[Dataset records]
+===+
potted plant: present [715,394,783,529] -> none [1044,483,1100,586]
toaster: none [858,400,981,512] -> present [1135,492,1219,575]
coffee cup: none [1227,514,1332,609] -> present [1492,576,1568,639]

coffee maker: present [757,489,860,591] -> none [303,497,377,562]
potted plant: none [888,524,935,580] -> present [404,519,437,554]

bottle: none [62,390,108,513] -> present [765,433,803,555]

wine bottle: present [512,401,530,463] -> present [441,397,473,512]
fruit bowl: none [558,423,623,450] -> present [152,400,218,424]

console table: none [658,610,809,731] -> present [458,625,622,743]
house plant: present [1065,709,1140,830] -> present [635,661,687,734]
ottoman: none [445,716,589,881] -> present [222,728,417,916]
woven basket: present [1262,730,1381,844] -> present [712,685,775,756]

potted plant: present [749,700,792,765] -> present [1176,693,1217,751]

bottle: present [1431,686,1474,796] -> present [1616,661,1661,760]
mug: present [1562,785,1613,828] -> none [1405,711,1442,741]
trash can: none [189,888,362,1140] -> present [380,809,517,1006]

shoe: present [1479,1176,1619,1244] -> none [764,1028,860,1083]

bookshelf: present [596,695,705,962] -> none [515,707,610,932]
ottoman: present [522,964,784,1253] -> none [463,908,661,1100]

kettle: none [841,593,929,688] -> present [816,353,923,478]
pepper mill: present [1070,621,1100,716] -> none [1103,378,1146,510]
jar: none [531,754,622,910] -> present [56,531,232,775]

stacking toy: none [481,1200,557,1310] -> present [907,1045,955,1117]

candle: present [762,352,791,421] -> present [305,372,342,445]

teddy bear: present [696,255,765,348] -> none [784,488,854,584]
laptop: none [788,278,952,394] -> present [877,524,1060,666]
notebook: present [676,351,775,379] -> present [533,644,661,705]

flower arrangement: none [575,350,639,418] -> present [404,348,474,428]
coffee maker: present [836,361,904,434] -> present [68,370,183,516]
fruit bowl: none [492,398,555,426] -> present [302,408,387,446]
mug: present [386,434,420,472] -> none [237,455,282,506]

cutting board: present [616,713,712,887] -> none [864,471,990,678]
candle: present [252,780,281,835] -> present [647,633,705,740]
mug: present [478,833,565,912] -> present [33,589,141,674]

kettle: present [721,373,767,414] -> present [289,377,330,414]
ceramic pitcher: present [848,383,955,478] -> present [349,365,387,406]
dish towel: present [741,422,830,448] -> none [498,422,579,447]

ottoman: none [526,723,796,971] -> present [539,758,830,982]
+===+
> _EXERCISE PROMPT_
Set down nothing but the lines from the one containing "ceramic pitcher: present" through the end of the entries above, exactly as written, both ends counted.

> _YOUR SOLUTION_
ceramic pitcher: present [848,383,955,478] -> present [349,365,387,406]
dish towel: present [741,422,830,448] -> none [498,422,579,447]

ottoman: none [526,723,796,971] -> present [539,758,830,982]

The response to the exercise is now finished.